• ZU PRÜFENDER TEXT:
================

Letzte Woche ist die Weihnachts-Literaturbeilage der Süddeutschen Zeitung erschienen. Da man schon länger den Verdacht hegte, dass sich das Feuilleton dieser ur-liberalen und angesehenen Zeitung in der letzten Zeit, nun ja, immer stärker glücklich-männlich gab, machte man sich die Mühe und zählte einmal nach. Und siehe da: von 18 Kritikern waren zwei Frauen; von den 23 besprochenen Büchern stammten zwei von Autorinnen. Wahnsinn, dachte man. Und postete diesen Befund auf Facebook, weil man das heute ja so macht. Da schrieb dann einer sinngemäß, man könnte doch auch eine andere Zeitung lesen, wenn einem das nicht passt.
Nun ist ein Sonderheft der Berliner Zeitschrift Texte zur Kunst erschienen, das sich dem Thema Feminismus widmet. Beinahe alle grundsätzlich werdenden Texte sind von Frauen verfasst worden. Das ist ja leider häufig so. Mehr aber ist zum derzeitigen Stand des Feminismus eigentlich nicht zu sagen. Es sieht noch immer so aus, als sei diese Bewegung so etwas wie eine Gated Community, ein streng vom Rest der Gesellschaft abgezirkelter Bereich, in den nur hineinkommt, wer die Schlüssel besitzt.

================

• VORLIEGENDE EINTRÄGE:

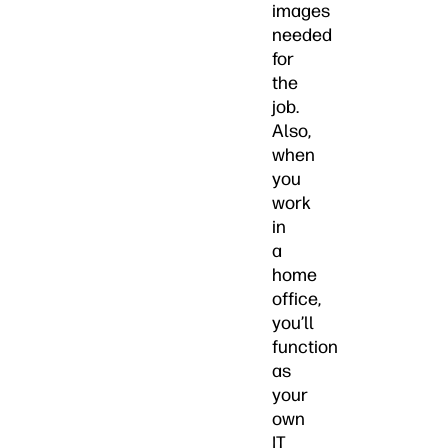
images
needed
for
the
job.
Also,
when
you
work
in
a
home
office,
you’ll
function
as
your
own
IT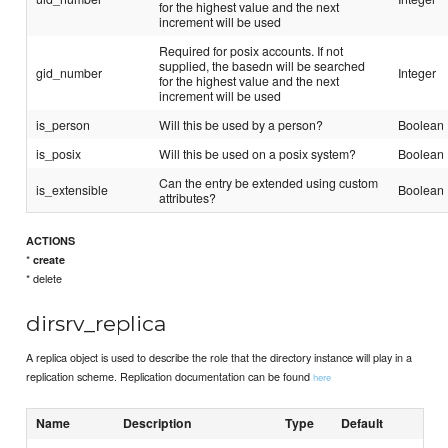
for the highest value and the next
increment will be used
Required for posix accounts. If not
supplied, the basedn will be searched
gid_number
Integer
for the highest value and the next
increment will be used
is_person
Will this be used by a person?
Boolean
is_posix
Will this be used on a posix system?
Boolean
Can the entry be extended using custom
is_extensible
Boolean
attributes?
ACTIONS
*
create
* delete
dirsrv_replica
A replica object is used to describe the role that the directory instance will play in a
replication scheme. Replication documentation can be found
here
Name
Description
Type
Default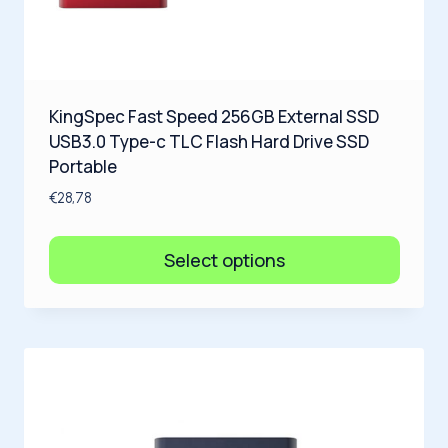
KingSpec Fast Speed 256GB External SSD
USB3.0 Type-c TLC Flash Hard Drive SSD
Portable
€
28,78
Select options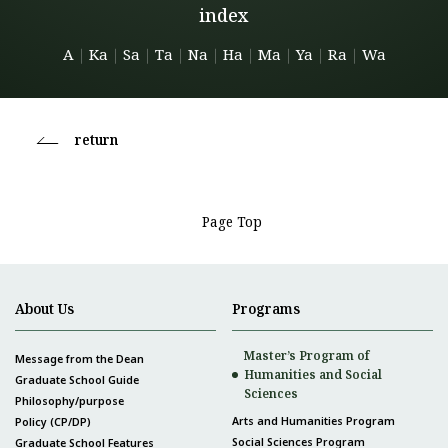
index
A
｜
Ka
｜
Sa
｜
Ta
｜
Na
｜
Ha
｜
Ma
｜
Ya
｜
Ra
｜
Wa
return
Page Top
About Us
Programs
Master’s Program of
Message from the Dean
Humanities and Social
Graduate School Guide
Sciences
Philosophy/purpose
Arts and Humanities Program
Policy (CP/DP)
Social Sciences Program
Graduate School Features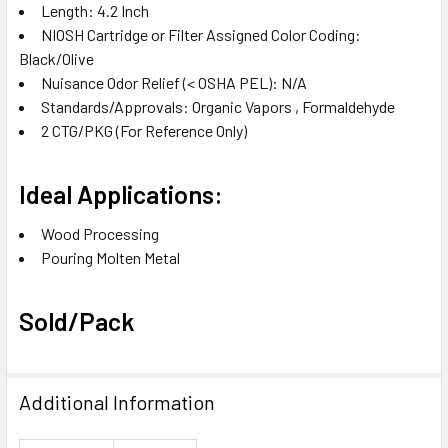
Length‎: 4.2 Inch‎
NIOSH Cartridge or Filter Assigned Color Coding‎:
Black/Olive‎
Nuisance Odor Relief (< OSHA PEL)‎: N/A‎
Standards/Approvals‎: Organic Vapors‎ , Formaldehyde‎
2 CTG/PKG
(For Reference Only)
Ideal Applications:
Wood Processing‎
Pouring Molten Metal‎
Sold/Pack
Additional Information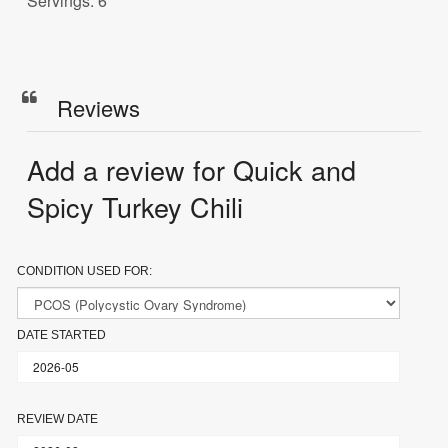
Servings: 6
Reviews
Add a review for Quick and
Spicy Turkey Chili
CONDITION USED FOR:
DATE STARTED
REVIEW DATE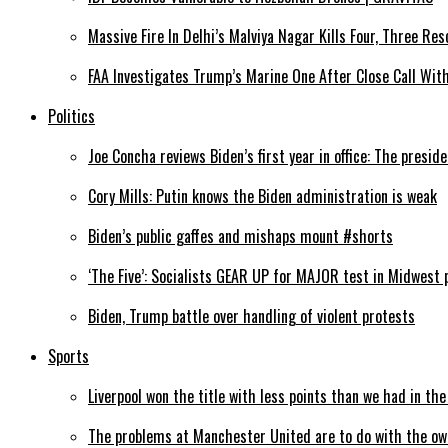
Massive Fire In Delhi’s Malviya Nagar Kills Four, Three Res
FAA Investigates Trump’s Marine One After Close Call Wi
Politics
Joe Concha reviews Biden’s first year in office: The preside
Cory Mills: Putin knows the Biden administration is weak
Biden’s public gaffes and mishaps mount #shorts
‘The Five’: Socialists GEAR UP for MAJOR test in Midwest 
Biden, Trump battle over handling of violent protests
Sports
Liverpool won the title with less points than we had in th
The problems at Manchester United are to do with the ow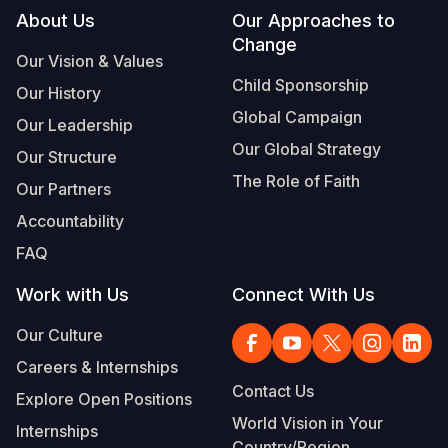
Footer
About Us
Our Approaches to
Change
Our Vision & Values
Child Sponsorship
Our History
Global Campaign
Our Leadership
Our Global Strategy
Our Structure
The Role of Faith
Our Partners
Accountability
FAQ
Work with Us
Connect With Us
Our Culture
Careers & Internships
Contact Us
Explore Open Positions
World Vision in Your
Internships
Country/Region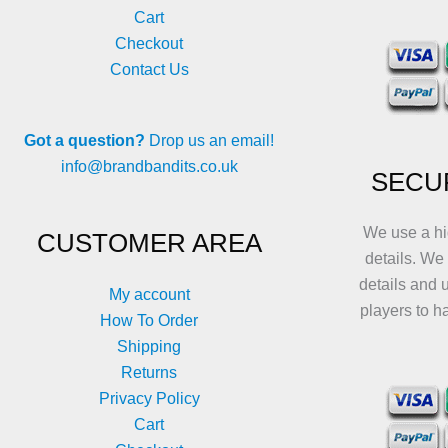
Cart
Checkout
Contact Us
Got a question?
Drop us an email!
info@brandbandits.co.uk
SECU
We use a hi
CUSTOMER AREA
details. We
details and 
My account
players to h
How To Order
Shipping
Returns
Privacy Policy
Cart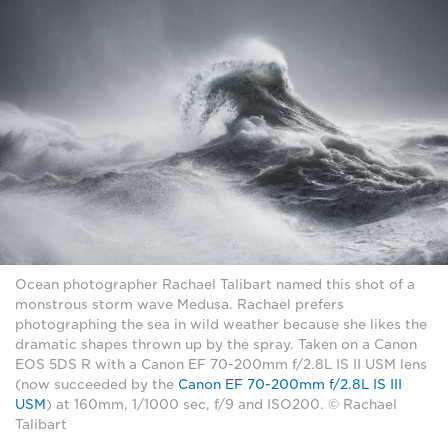
Ocean photographer Rachael Talibart named this shot of a
monstrous storm wave Medusa. Rachael prefers
photographing the sea in wild weather because she likes the
dramatic shapes thrown up by the spray. Taken on a Canon
EOS 5DS R with a Canon EF 70-200mm f/2.8L IS II USM lens
(now succeeded by the
Canon EF 70-200mm f/2.8L IS III
USM
) at 160mm, 1/1000 sec, f/9 and ISO200. © Rachael
Talibart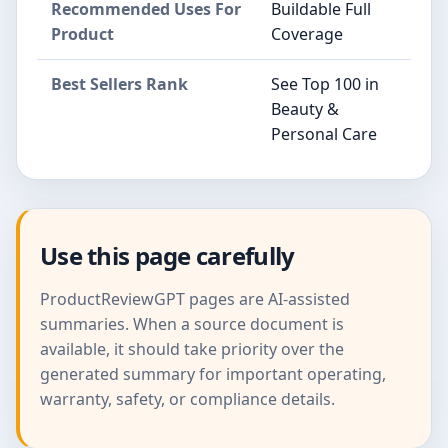
Recommended Uses For
Buildable Full
Product
Coverage
Best Sellers Rank
See Top 100 in
Beauty &
Personal Care
Use this page carefully
ProductReviewGPT pages are AI-assisted
summaries. When a source document is
available, it should take priority over the
generated summary for important operating,
warranty, safety, or compliance details.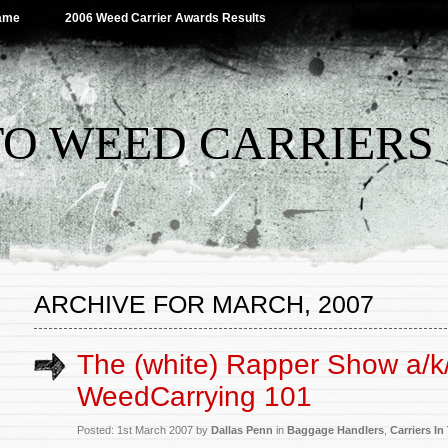
Name
2006 Weed Carrier Awards Results
TO WEED CARRIERS
ARCHIVE FOR MARCH, 2007
The (white) Rapper Show a/k
WeedCarrying 101
Posted: 1st March 2007 by
Dallas Penn
in
Baggage Handlers
,
Carriers I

================

• AUFGABENSTELLUNG:
a: Geben Sie den Text über Feminismus von „Nun ist ein“ bis einschließlich „die Schlüssel besitzt.“ erneut wieder, und tauschen Sie dabei „Sonderheft“ gegen „Themenheft“ aus.
b: Beantworten Sie anhand des Textes über Feminismus die folgenden Fragen:
(i) Wie viele der 18 Kritiker in der Weihnachts-Literaturbeilage waren Frauen?
(ii) Welchem Thema widmet sich das Sonderheft der Zeitschrift Texte zur Kunst?
(iii) Womit wird die feministische Bewegung verglichen?

• ERGEBNISSE DER ÜBUNG:
a:
Nun ist ein Themenheft der Berliner Zeitschrift Texte zur Kunst erschienen, das sich dem Thema Feminismus widmet. Beinahe alle grundsätzlich werdenden Texte sind von Frauen verfasst worden. Das ist ja leider häufig so. Mehr aber ist zum derzeitigen Stand des Feminismus eigentlich nicht zu sagen. Es sieht noch immer so aus, als sei diese Bewegung so etwas wie eine Gated Community, ein streng vom Rest der Gesellschaft abgezirkelter Bereich, in den nur hineinkommt, wer die Schlüssel besitzt.

b:
(i) Zwei.
(ii) Dem Feminismus.
(iii) Mit einer Gated Community, einem streng vom Rest der Gesellschaft abgezirkelten Bereich, in den nur hineinkommt, wer die Schlüssel besitzt.